- Primary Subject: Xbox Game Pass / In-Game Advertising
- Key Update: Xbox Chief Strategy Officer Matthew Ball has again argued that in-game advertising could help offset rising development costs and keep gaming more affordable for consumers.
- Status: Confirmed
- Last Verified: June 12, 2026
- Quick Answer: Xbox strategy chief Matthew Ball believes advertising could help the gaming industry manage rising development costs without relying entirely on higher prices, though many players remain skeptical after years of increasing monetization across the industry.
Matthew Ball has barely settled into his new role as Xbox's Chief Strategy Officer, but he is already attached to one of the most controversial conversations currently happening in gaming.
The longtime industry analyst recently reiterated a position he has held for months: in-game advertising could become an important tool for helping the gaming industry deal with rising costs and slowing growth.
The comments have immediately sparked backlash from players, which is hardly surprising.
Few ideas are more unpopular among gamers than the prospect of seeing advertisements inside the games they already pay for.
For Ball, the real issue isn't advertising itself but the growing gap between development costs and what consumers are willing to spend.
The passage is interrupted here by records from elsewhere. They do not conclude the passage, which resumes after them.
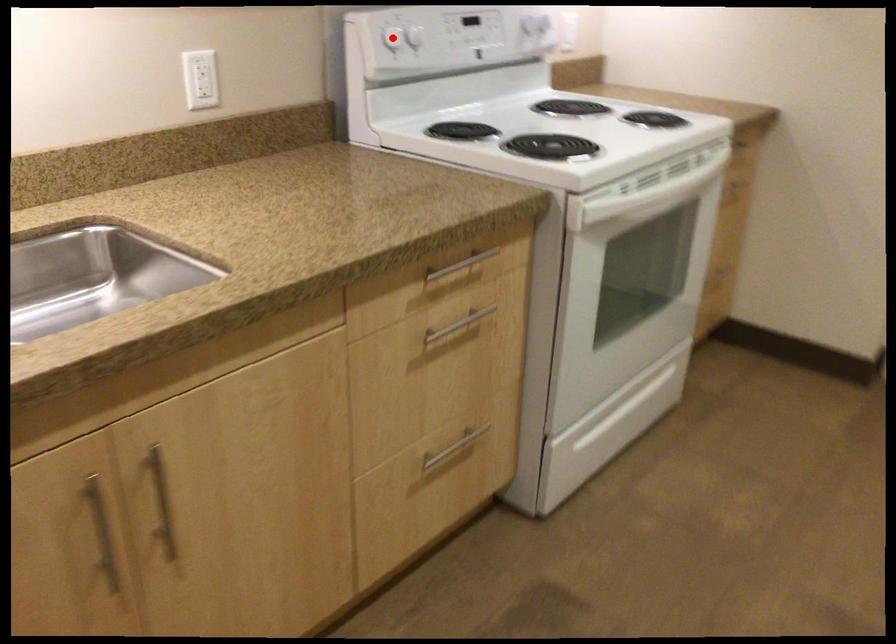
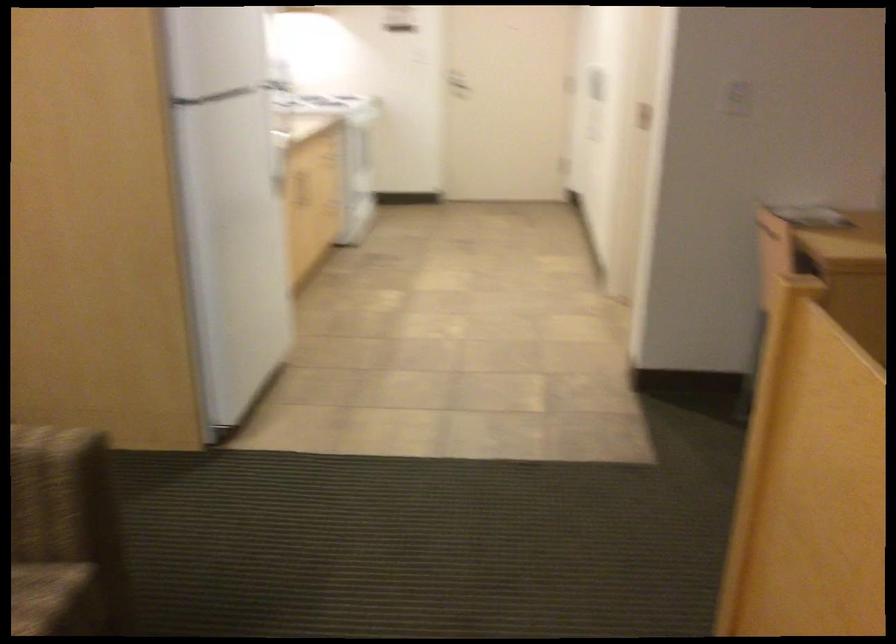
Question: I am providing you with two images of the same scene from different viewpoints. A red point is marked on the first image. Is the red point's position out of view in image 2?

Choices:
 (A) Yes
 (B) No

Answer: (A)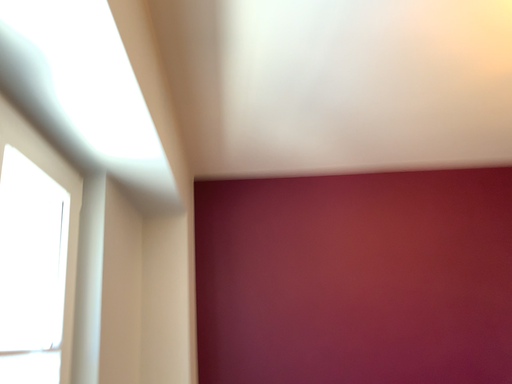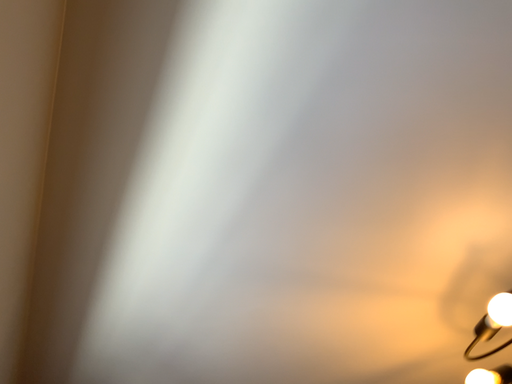
Question: Which way did the camera rotate in the video?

According to Ball, the industry is facing what he describes as a "two-sided problem."

On one side, the cost of making games continues to increase. Modern AAA projects often require development teams numbering in the hundreds, production cycles lasting five or more years, expensive technology investments, and massive marketing budgets.
Hardware manufacturers are facing their own challenges as the cost of components continues to rise, making consoles increasingly expensive to produce.
On the other side of the equation are consumers. While development and hardware costs continue climbing, players have shown little appetite for significantly higher prices.
Every price increase for consoles, subscriptions, downloadable content, or microtransactions is met with criticism.
Companies need more revenue to support larger projects, but consumers do not want to spend substantially more money.
Ball believes this creates a difficult situation where the industry's traditional methods of generating revenue may no longer be enough.
How Does Ball Think Ads Could Keep Games Affordable?
Ball argues that advertising could help lower the barrier to entry instead of simply extracting more money from existing players.

He frequently points to the streaming industry as an example. Services such as Netflix and other streaming platforms have experienced considerable growth through lower-cost ad-supported plans.
Importantly, those ad-supported options did not replace premium subscriptions. In doing so, they created an additional entry point for consumers who may not have been willing to subscribe at a higher price.
Ball sees potential for gaming to explore a similar model. In his view, the goal is not to force advertisements into every game or interrupt gameplay with commercial breaks.
Instead, he believes the industry should explore whether certain forms of advertising could help make games, services, or subscriptions more accessible to players who currently find them too expensive.
Xbox's comments come at a time when the company has been increasingly transparent about the financial pressures facing its gaming business.
Xbox leadership recently acknowledged that despite investing billions of dollars into content, hardware, and platform growth over the past several years, the business has not generated the level of growth many expected.
At the same time, rising hardware costs are creating new obstacles. Ball has repeatedly discussed what he views as a major component shortage affecting memory and storage technology, warning that the issue could continue impacting the industry for years.
While global gaming revenue remains enormous and player numbers continue to rise worldwide, competition for consumer attention has never been greater.
Games are no longer competing solely against other games. They are competing against streaming services, social media platforms, creator content, sports, and countless other forms of entertainment.
From Ball's perspective, the industry's future depends on finding new ways to grow without simply raising prices across the board.
At the same time, the gaming industry has spent the past decade introducing battle passes, cosmetic storefronts, premium currencies, subscriptions, paid DLC, early-access incentives, and a growing list of other revenue streams.
Even if a company claims advertisements would help reduce costs for players, many consumers assume the additional revenue would simply be added on top of existing monetization rather than replacing it.